# Building an advanced solver algorithm for lattice QCD

My Master thesis creates an algorithm called AOM, which increases the performance of FGMRES-DR as equations solver for simulations in High Energy Physics.

The basic story here is quite short: in order to have fermions (i.e. quarks) involved in lattice simulations of QCD we need to solve a system of equations. This comes from two things. The first reason is the Grassmann nature of fermions. Therefore we are not able to make computations using Grassmann variables (those are introduced to imply the Pauli exclusion principle). The second reason is a follow up: while using Grassmann algebra and some identities in order to avoid those Grassmann numbers we are ending up with so called pseudo-bosons. So our actual fermions have transformed to bosons, which can be calculated on the computer. Here is where the tricky part comes: along with our transformations we ended up with the inverse of our original matrix. This matrix is quite huge.

A simple calculation involving a rather coarse lattice of 32 sites per spatial and 64 sites in the temporal direction (that is 323 * 64) ends up with a number that is around 1015. Some facts like the precision (relevant for bytes in the machine), complex numbers and others have been omitted for simplification. If we take the resulting 1015 values and print them out on a (gigantic) sheet of paper we could use it to cover Iceland completely.

The problem of huge matrices that have to be inverted or solved in general is not new. Most (physical) simulations have a matrix which has to be solved on one point or the other during execution. This process is usually the biggest time eater for any of those applications. Therefore improving such algorithms is an important task in the mission of faster or more efficient simulations. Actually inventing a new algorithm is quite hard and near to impossible due to the huge research efforts in the last 60 years. Therefore most notable advances are small improvements upon an existing algorithm.
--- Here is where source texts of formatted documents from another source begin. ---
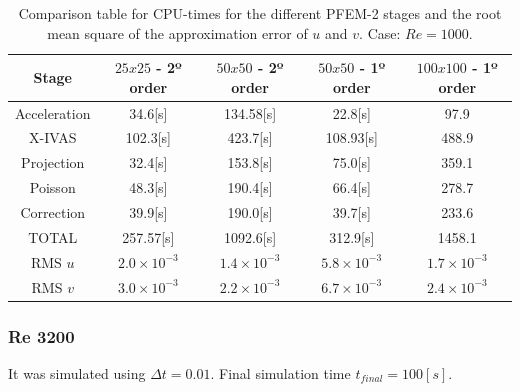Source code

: \documentclass[a4paper,conference]{IEEEtran}
\begin{document}
\begin{table}[htbp]
\begin{center}
{\footnotesize
\begin{tabular}[h]{||c|c|c|c|c||}
    \hline
      Stage & $25x25$ - 2º order & $50x50$  - 2º order & $50x50$ - 1º order & $100x100$ - 1º order\\
      \hline
      \hline
	Acceleration & 34.6[s]& 134.58[s]& 22.8[s] & 97.9\\
	X-IVAS & 102.3[s]& 423.7[s]& 108.93[s] & 488.9 \\
	Projection & 32.4[s]& 153.8[s]& 75.0[s] & 359.1\\
	Poisson & 48.3[s]& 190.4[s]& 66.4[s] & 278.7\\
	Correction & 39.9[s]& 190.0[s]& 39.7[s] & 233.6\\
      \hline
	TOTAL & 257.57[s]& 1092.6[s]& 312.9[s] & 1458.1\\
      \hline
      \hline
	RMS $u$ & $2.0\times10^{-3}$ & $1.4\times10^{-3}$ & $5.8\times10^{-3}$ & $1.7\times10^{-3}$ \\
	RMS $v$ & $3.0\times10^{-3}$ & $2.2\times10^{-3}$ & $6.7\times10^{-3}$ & $2.4\times10^{-3}$ \\
      \hline
      \hline
\end{tabular}
}
\caption{\label{Tabla:times_Re_1000} Comparison table for CPU-times for the different PFEM-2 stages and the root mean square of the approximation error of $u$ and $v$. Case: $Re=1000$.}
\end{center}
\end{table}

\newpage

\subsubsection{Re 3200}


It was simulated using $\Delta t = 0.01$. Final simulation time $t_{final} = 100[s]$.
\end{document}
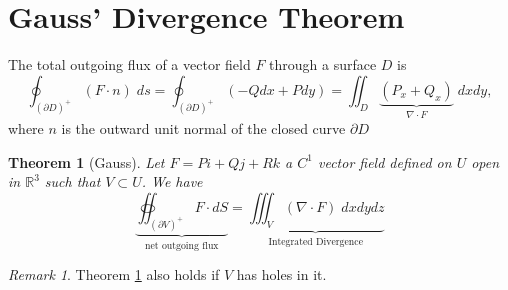 \documentclass[12pt]{book}
\newtheorem{theorem}{Theorem}[section]
\theoremstyle{definition}
\theoremstyle{remark}
\newtheorem*{remark}{Remark}
\begin{document}
\section{Gauss' Divergence Theorem}
The total outgoing flux of a vector field $F$ through a surface $D$ is
$$\oint_{(\partial D)^+} (F \cdot n) \; ds = \oint_{(\partial D)^+}(-Q dx + Pdy) = \iint_D \underbrace{(P_x + Q_x)}_{\nabla \cdot F}\; dx dy, $$
where $n$ is the outward unit normal of the closed curve $\partial D$
\begin{theorem}[Gauss] \label{Gauss}
  Let $F= Pi + Q j + Rk $ a $C^1$ vector field defined on $U$ open in $\mathbb{R}^3$ such that $V\subset U$. We have $$\underbrace{\oiint_{(\partial V)^+} F \cdot {dS}}_{\text{net outgoing flux}} = \underbrace{\iiint_{V}(\nabla \cdot {F})\; dx dy dz}_{\text{Integrated Divergence}} $$
\end{theorem}
\begin{remark} 
  Theorem \ref{Gauss} also holds if $V$ has holes in it. 
  \end{remark}
\end{document}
Even though I have some ideas for (completely) new algorithms they are hard to realize and even harder to implement. The process guarantees no success and is quite long which is basically an instant killer. In my Master thesis I focused on an existing algorithm which is combination of FGMRES and GMRES-DR. Both algorithms are build upon the GMRES algorithm which utilizes the Arnoldi iteration in order to build an orthogonalized basis of the newly formed Krylov subspace of the original matrix. This subspace offers some interesting properties which can be used to gather a lot of important information about the matrix. The work was basically split in 5 parts:

1. Exclude GMRES as a basis and try a different one with the very similar FOM algorithm. This part should confirm that FOM could improve the performance of the algorithm for some matrices. This goal was achieved. Unluckily all those matrices are not very important for lattice QCD, leaving us behind with the interesting region being dominated by the superior GMRES algorithm.
2. Switch the main solver (not the preconditioner) from single to double precision in order to avoid checks and rounding errors. This should give us a better iteration count while the overall time should increase. The reason for this is increased robustness.
3. Use the preconditioner with a slightly different matrix. This should end up with a less precise result from the preconditioner. This should also decrease the time that is used by the preconditioner while not affecting the time of the main solver too much (i.e. overall time should be won here).
4. Implement a new algorithm to get away from static deflation according to some simple formula. The new algorithm should provide a better algorithm by doing dynamic deflation (so called adjusted deflation). This kind of deflation reacts to the precision (convergence) of the eigenvalues and the current slope of the iterative solving process.
5. Combine all changes in order to form a new algorithm which takes the best base algorithm (FOM or GMRES) depending on some matrix properties. The new algorithm works about 30% faster then the previous one. Therefore the Master thesis was a success.